PARTS OF THE EXERCISE
• 1. According to the chat control article, on what date is the EU Council meeting that Coreper is preparing for?
• 2. Summarize the chat control article in two sentences.
• 3. Write the next part of the chat control article, picking up after its final sentence.

Federal Minister of Justice Stefanie Hubig (SPD) on her way to a cabinet meeting.

(Image: EUS-Nachrichten/Shutterstock.com)

4 min. read

After Jens Spahn, head of the CDU/CSU parliamentary group, the Federal Minister of Justice has now also clearly opposed the EU's plans for mass surveillance. "Unprovoked chat monitoring must be taboo in a constitutional state. Private communication must never be under general suspicion," said Stefanie Hubig (SPD) in Berlin on Wednesday. "The state must also not force messengers to scan messages en masse for suspicious content before they are sent."

"Germany will not agree to such proposals at EU level," emphasised the Justice Minister. "We must also make progress in the fight against child pornography at EU level. I am committed to this. But even the worst crimes do not justify sacrificing elementary civil rights. I have been insisting on this for months in the votes of the Federal Government. And it will remain so."

Despite the clear words of Spahn and Hubig, the Federal Government does not yet want to commit to a position – and refers to the need for further coordination. A spokesperson for the Federal Ministry of the Interior emphasised that there is no agreement within the federal government. So far, Germany has strictly rejected the EU plans.

This makes it increasingly likely that the vote in the EU Council planned for next week will be postponed. The Committee of Permanent Representatives of the Member States (Coreper) is currently meeting in Brussels to prepare for the Council meeting on 14 October. Chat control is also on the agenda.

DATA BLOCK

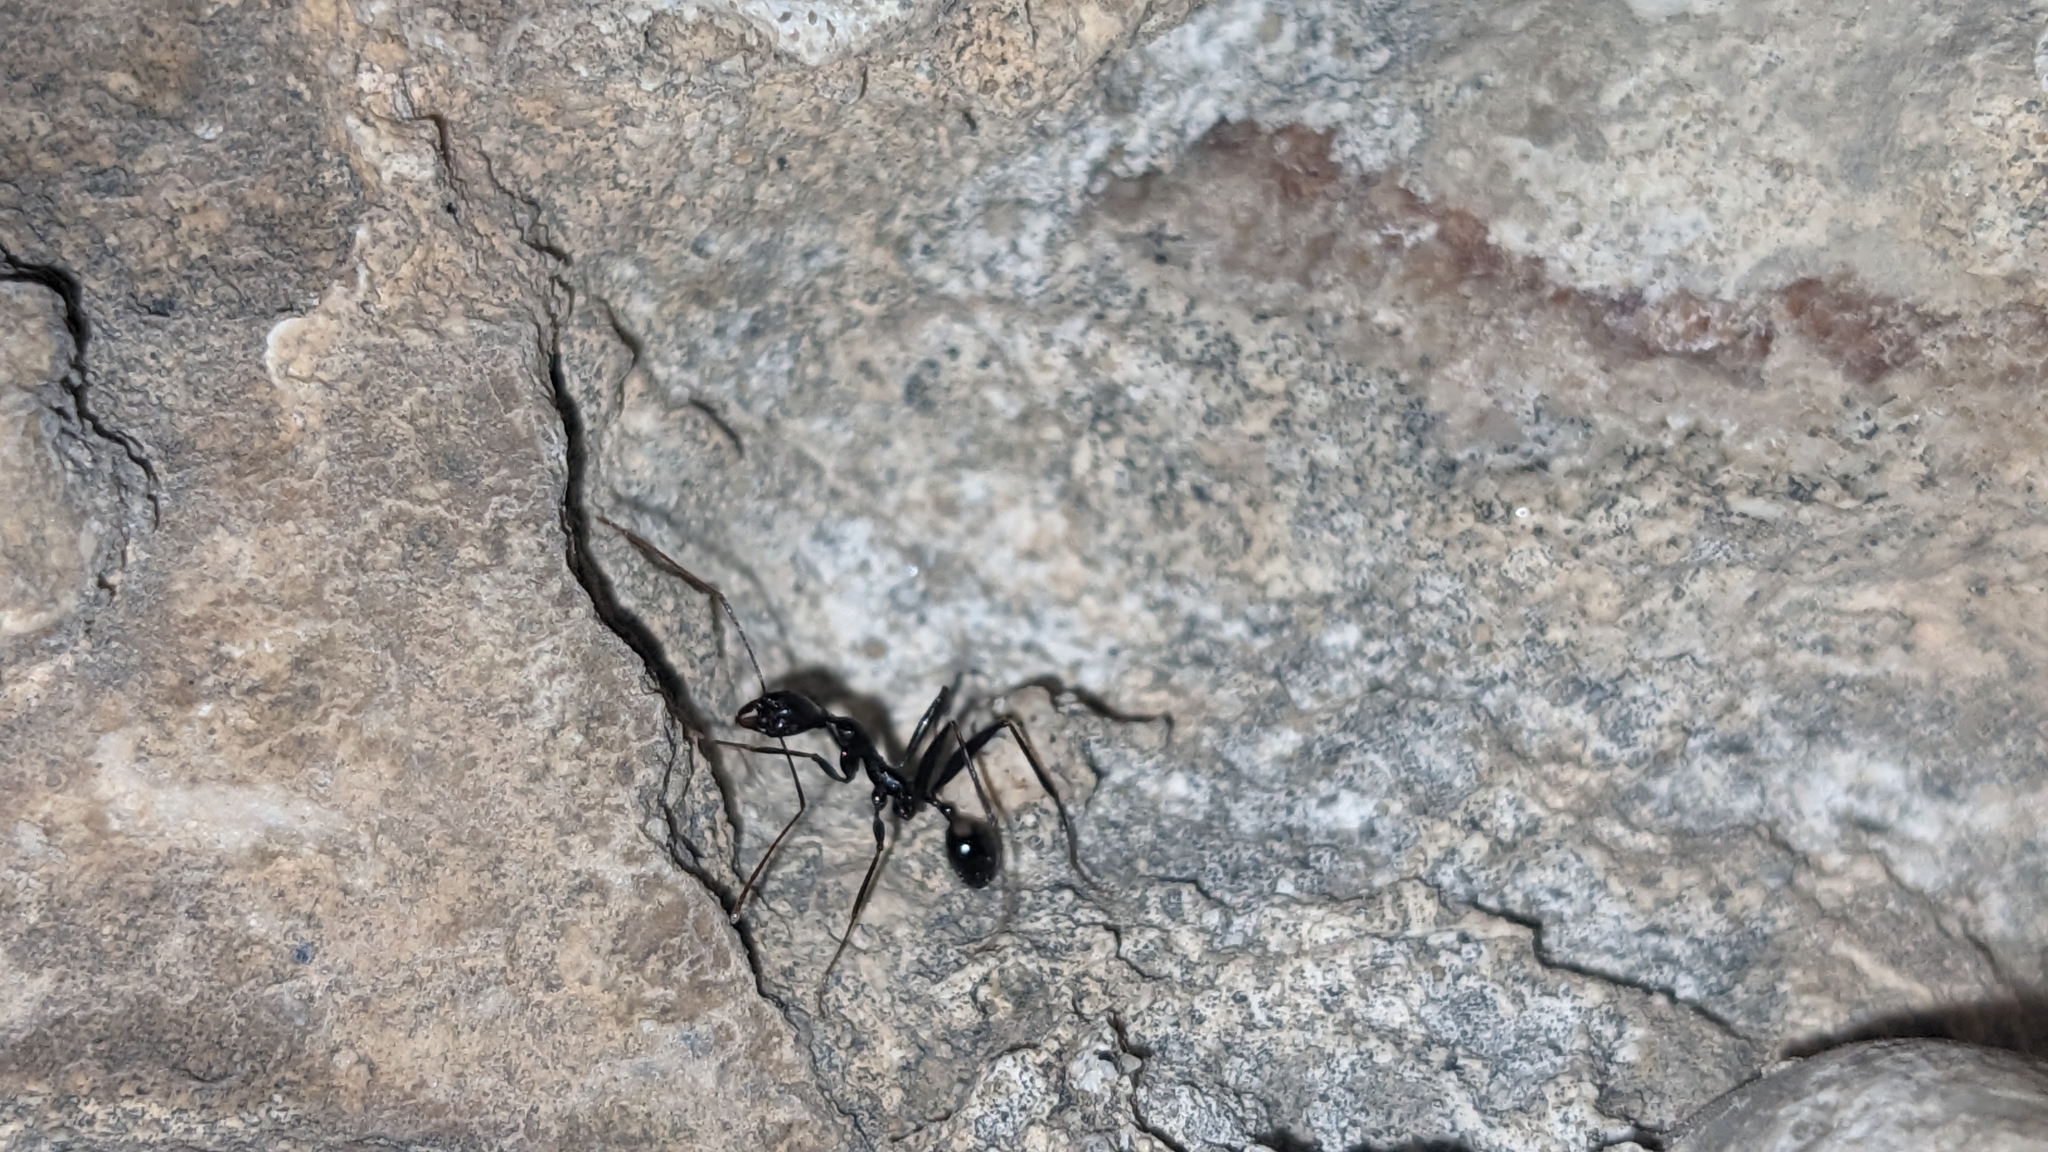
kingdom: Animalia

WRITTEN ANSWERS
• 1. 14 October.

• 2. Following CDU/CSU parliamentary group head Jens Spahn, Federal Minister of Justice Stefanie Hubig (SPD) clearly opposed the EU's plans for mass surveillance and said Germany will not agree to such proposals at EU level. The Federal Government has not yet committed to a position, however, which makes it increasingly likely that the EU Council vote planned for next week will be postponed.

• 3.
If the representatives do not reach an agreement, the issue is likely to be resubmitted. The Federal Ministry of the Interior also expects that a decision will not be made until the Council meeting in mid-December at the earliest. Chat control failed in the Council a year ago, partly due to German opposition at the time.

A government spokesperson said in Berlin on Wednesday that, from the perspective of the German government, technical difficulties still needed to be clarified and regretted that the debate had taken a "turn for the worse". Unprovoked chat control had always been a taboo. "We are concerned with preventing and combating the sexual abuse of children and not with chat control."

The EU Commission also rejects the criticism of the project. A Commission spokesperson stated that "no general monitoring" of online communication is planned.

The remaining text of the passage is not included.